Tegaserod has been reapproved for launch for IBS With Constipation in Women With Low CV Risk by FDA panel.
Tegaserod maleate (Zelnorm, Sloan Pharma) was recommended to be reintroduced in the market after a majority voting in favour of relaunch by the Gastrointestinal Drugs Advisory Committee of the US Food and Drug Administration (FDA). The drug is indicated for the treatment of irritable bowel syndrome with constipation (IBS-C) in women without a history of cardiovascular (CV) ischemic disease and who have no more than one risk factor for CV disease.
The committee voted in favour after consideration of data from the 29 placebo-controlled trials and a noninterventional epidemiologic study that further characterized potential CV safety concerns.
The advisory committee was not asked to reanalyze the efficacy of tegaserod, but rather to conduct post hoc, exploratory analyses to provide additional information regarding the benefits and risks of reintroducing tegaserod.
Zelnorm™ (tegaserod maleate tablets, 6 mg), a serotonin (5-hydroxytryptamine, 5-HT) agonist acting at the 5HT4 receptor with a well-established mechanism, was the first prescription product approved for constipation conditions including IBS-C and Chronic Idiopathic Constipation (CIC).
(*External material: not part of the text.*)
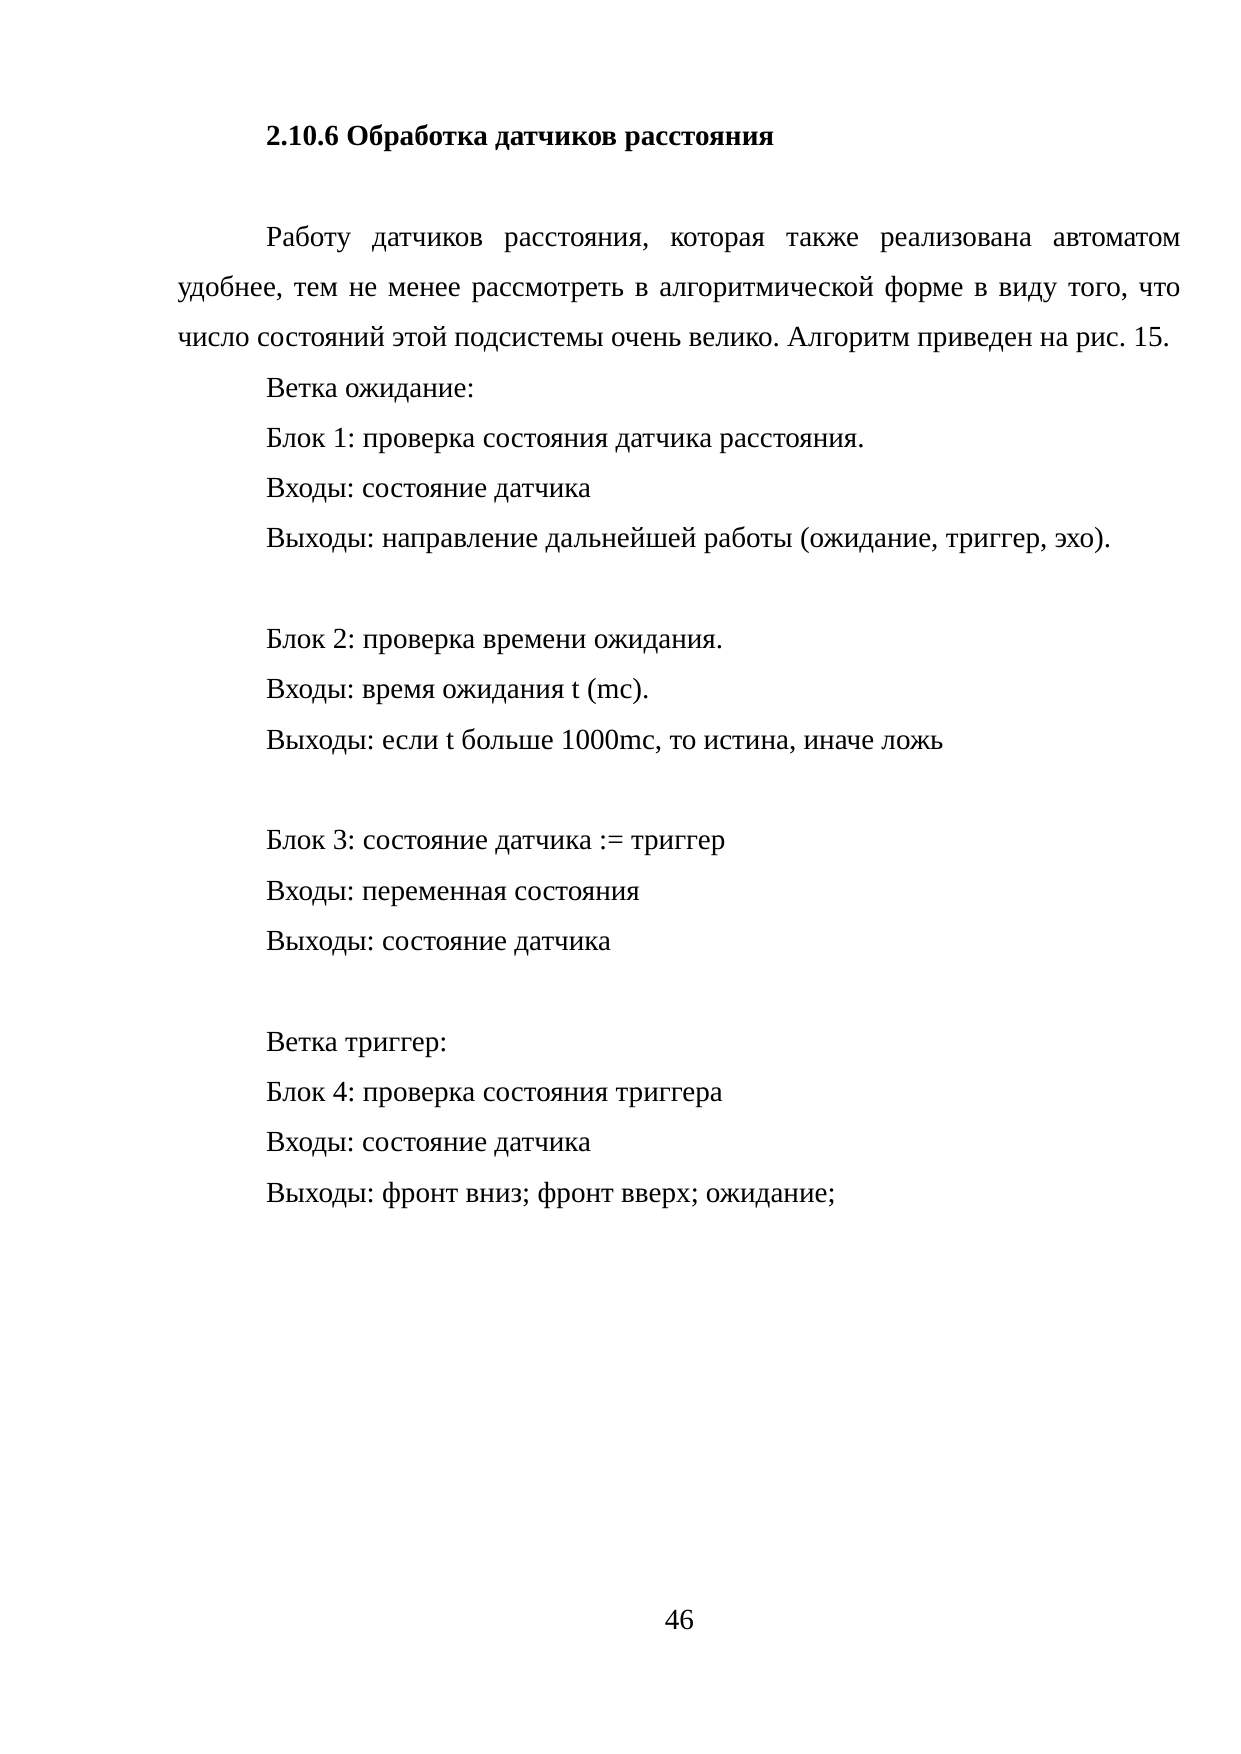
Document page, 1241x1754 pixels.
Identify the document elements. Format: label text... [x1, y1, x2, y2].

Tegaserod (Zelnorm) is a selective 5-HT4 agonist that targets receptors on specialized cells (enterocytes) in the GI tract to stimulate secretion, and nerves that control peristalsis through the release of neurotransmitters. Tegaserod increases fluid secretion thereby helping to soften stool but also reduces pain signaling, and stimulates GI contractility. These effects help to improve constipation, bloating and abdominal pain. Total condition improvement was reported on a subject global assessment, with effects demonstrated across studies in as early as one week and maintained throughout the 4 to 12 week primary evaluation period.
In 2007, an imbalance of 13 (0.11%) compared to 1 (0.01%) cardiovascular (CV) events in Zelnorm treated and placebo-treated patients, respectively, was observed based on a review of a large (n>18,000) combined clinical trial database. This resulted in a voluntary withdrawal of the product from the US market so the data could be more closely evaluated and follow-up investigations conducted.
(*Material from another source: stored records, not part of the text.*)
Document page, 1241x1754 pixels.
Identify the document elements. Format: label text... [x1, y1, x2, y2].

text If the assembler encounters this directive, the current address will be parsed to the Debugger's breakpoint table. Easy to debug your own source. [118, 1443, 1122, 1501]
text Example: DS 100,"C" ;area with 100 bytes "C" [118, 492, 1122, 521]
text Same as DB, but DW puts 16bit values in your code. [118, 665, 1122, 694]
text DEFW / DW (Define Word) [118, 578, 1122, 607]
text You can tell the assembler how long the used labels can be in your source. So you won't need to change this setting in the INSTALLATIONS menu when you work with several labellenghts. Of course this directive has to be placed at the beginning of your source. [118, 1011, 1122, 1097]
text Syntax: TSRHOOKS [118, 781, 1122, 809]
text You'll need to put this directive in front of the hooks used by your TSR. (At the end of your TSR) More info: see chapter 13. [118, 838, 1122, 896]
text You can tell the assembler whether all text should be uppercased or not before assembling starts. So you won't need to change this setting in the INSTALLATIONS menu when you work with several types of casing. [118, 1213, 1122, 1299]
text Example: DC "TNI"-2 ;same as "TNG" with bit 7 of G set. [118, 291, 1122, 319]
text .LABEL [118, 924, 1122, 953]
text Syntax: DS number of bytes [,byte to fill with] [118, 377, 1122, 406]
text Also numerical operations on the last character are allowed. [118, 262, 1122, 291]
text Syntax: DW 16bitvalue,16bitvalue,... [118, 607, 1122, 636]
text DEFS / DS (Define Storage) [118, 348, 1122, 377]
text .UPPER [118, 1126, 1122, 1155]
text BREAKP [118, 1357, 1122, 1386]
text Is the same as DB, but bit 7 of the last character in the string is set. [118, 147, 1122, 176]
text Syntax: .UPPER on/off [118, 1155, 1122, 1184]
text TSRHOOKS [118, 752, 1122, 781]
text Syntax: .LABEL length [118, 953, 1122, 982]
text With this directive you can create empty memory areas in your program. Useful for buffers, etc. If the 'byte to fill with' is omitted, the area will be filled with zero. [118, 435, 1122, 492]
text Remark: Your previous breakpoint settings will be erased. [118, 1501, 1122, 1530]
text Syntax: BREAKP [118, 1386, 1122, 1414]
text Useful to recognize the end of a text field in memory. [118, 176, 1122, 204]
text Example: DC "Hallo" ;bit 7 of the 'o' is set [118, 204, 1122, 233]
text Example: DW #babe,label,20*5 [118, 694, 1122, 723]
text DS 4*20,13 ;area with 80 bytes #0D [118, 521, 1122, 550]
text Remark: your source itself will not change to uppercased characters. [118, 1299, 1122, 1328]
Evaluation of the product has continued over the past eleven years following market withdrawal and the company is more confident now in its overall benefit-risk based on the totality of the evidence. However, the initial signal cannot be conclusively ruled out. To ensure a favorable benefit-risk, the reintroduction proposal focuses both on a single indication (IBS-C) and a restricted patient population which includes treatment of IBS-C in females 65 and younger without a history of ischemic CV disease.
The reintroduction proposal is supported by:
- Clinical trial data, epidemiology study findings, and mechanistic evaluations that support a favorable CV safety profile. While the available evidence supports CV safety, the data are insufficient to rule out some possibility of low risk associated with Zelnorm that was observed in the initial signal which was driven by a small number of events across controlled studies.
- The clear demonstration of effectiveness across large, adequate and well-designed studies, with meaningful response in overall impact assessment and improvement in key symptoms
- Evaluations of more than 6,000 IBS-C patients, as well as data from other studied populations and postmarketing experience supporting good tolerability and a favorable safety profile.
Because there could be residual uncertainty around the CV risk associated with Zelnorm, the Sponsor proposes its reintroduction in a restricted population based on age, gender, and CV disease history.
IBS-C is defined by chronic constipation accompanied by abdominal pain: these symptoms can range in severity with an impact on work capacity, social engagements, relationships, and overall well-being.